Requirement »
As the output, give exactly the lines that run from the one with "fruit: none [339,325,380,358]" through the end of the records below, and omit pictures.

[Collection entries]
========

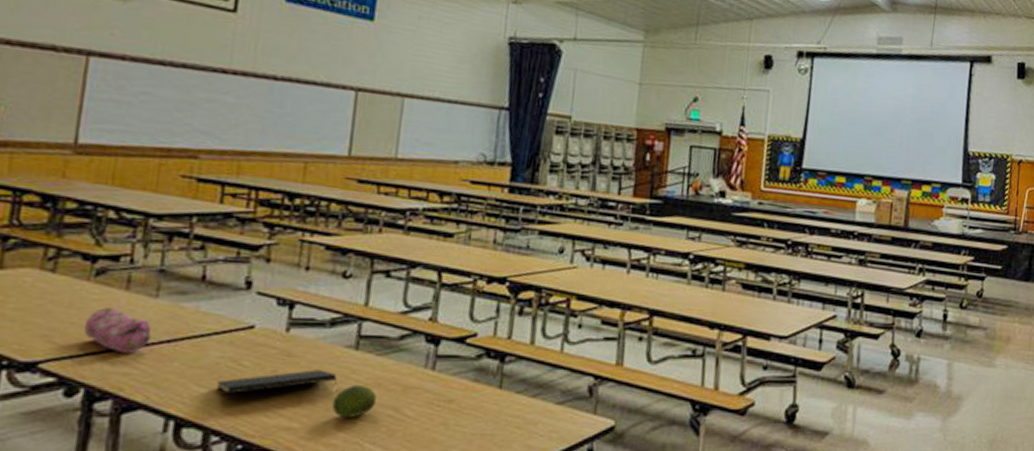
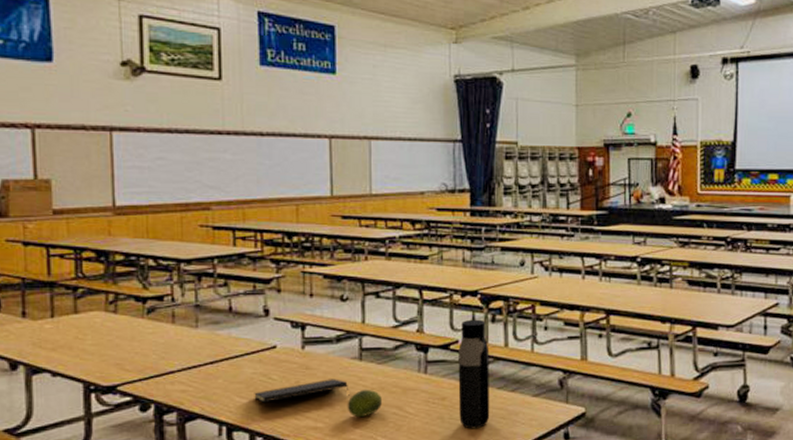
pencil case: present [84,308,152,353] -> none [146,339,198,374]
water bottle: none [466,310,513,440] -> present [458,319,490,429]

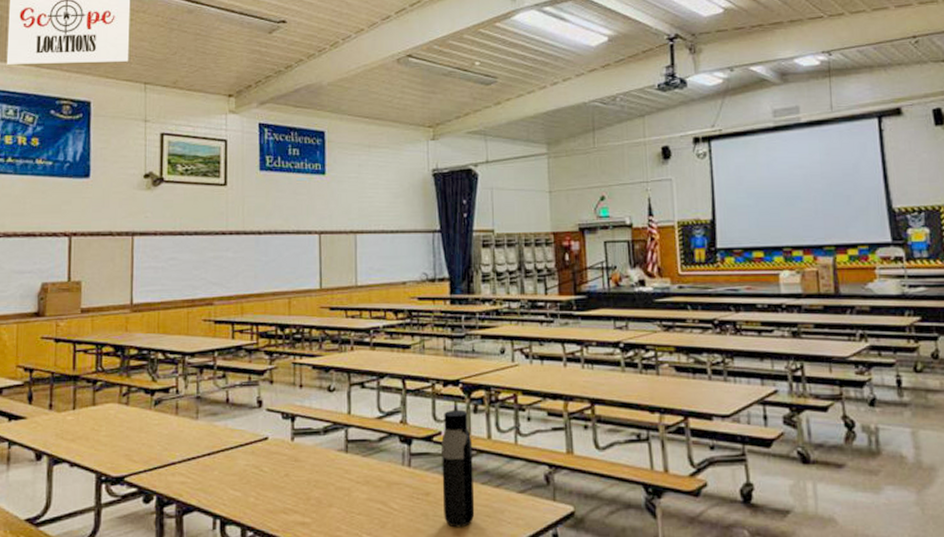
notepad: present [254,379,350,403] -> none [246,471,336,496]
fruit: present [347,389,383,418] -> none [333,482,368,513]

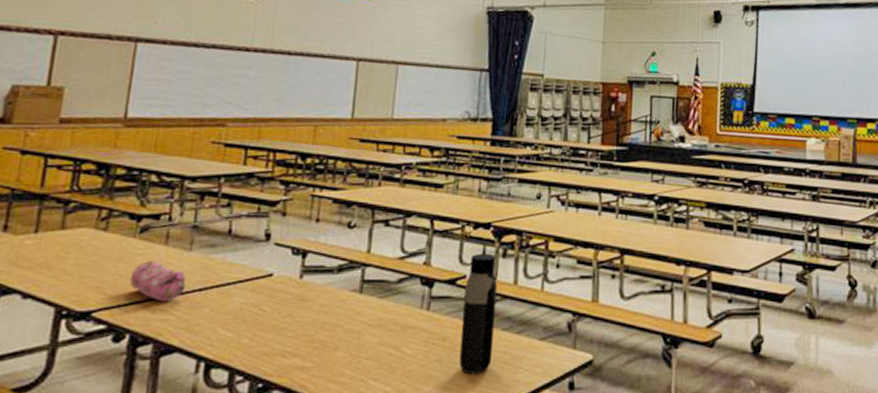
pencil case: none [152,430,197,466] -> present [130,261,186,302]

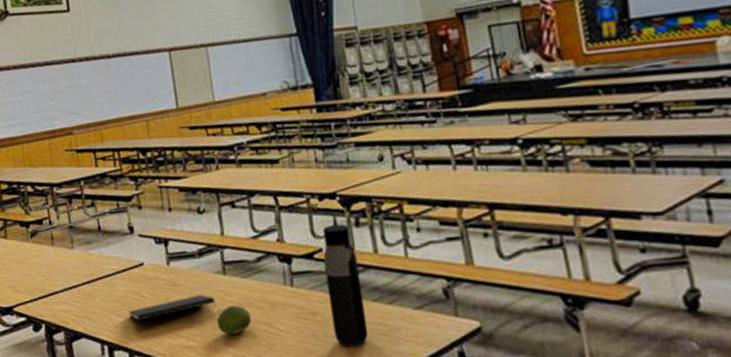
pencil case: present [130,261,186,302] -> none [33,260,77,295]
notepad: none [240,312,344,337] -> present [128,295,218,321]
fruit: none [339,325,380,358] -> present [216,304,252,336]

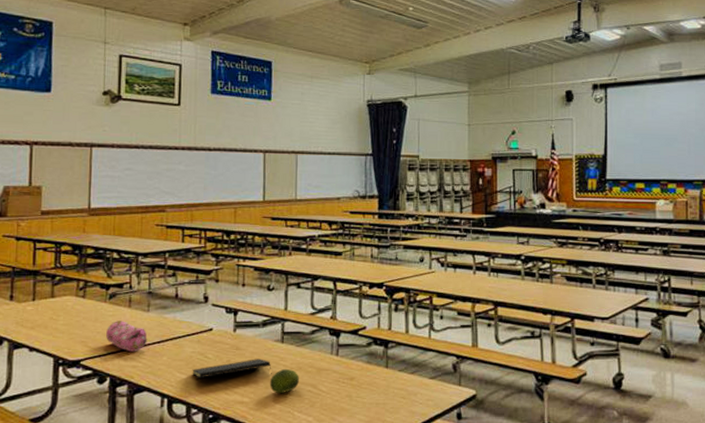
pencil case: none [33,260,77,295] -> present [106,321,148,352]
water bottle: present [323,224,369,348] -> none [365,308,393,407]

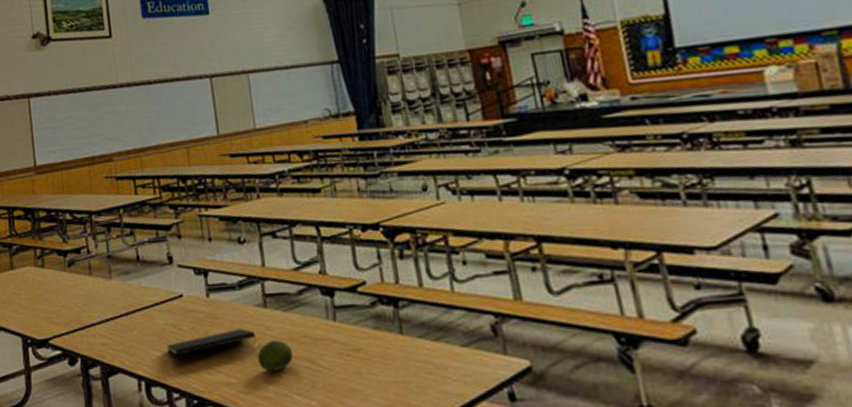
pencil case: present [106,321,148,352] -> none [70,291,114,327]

========

Problem solution »
fruit: none [339,325,380,358] -> present [216,304,252,336]

pencil case: none [33,260,77,295] -> present [106,321,148,352]
water bottle: present [323,224,369,348] -> none [365,308,393,407]

pencil case: present [106,321,148,352] -> none [70,291,114,327]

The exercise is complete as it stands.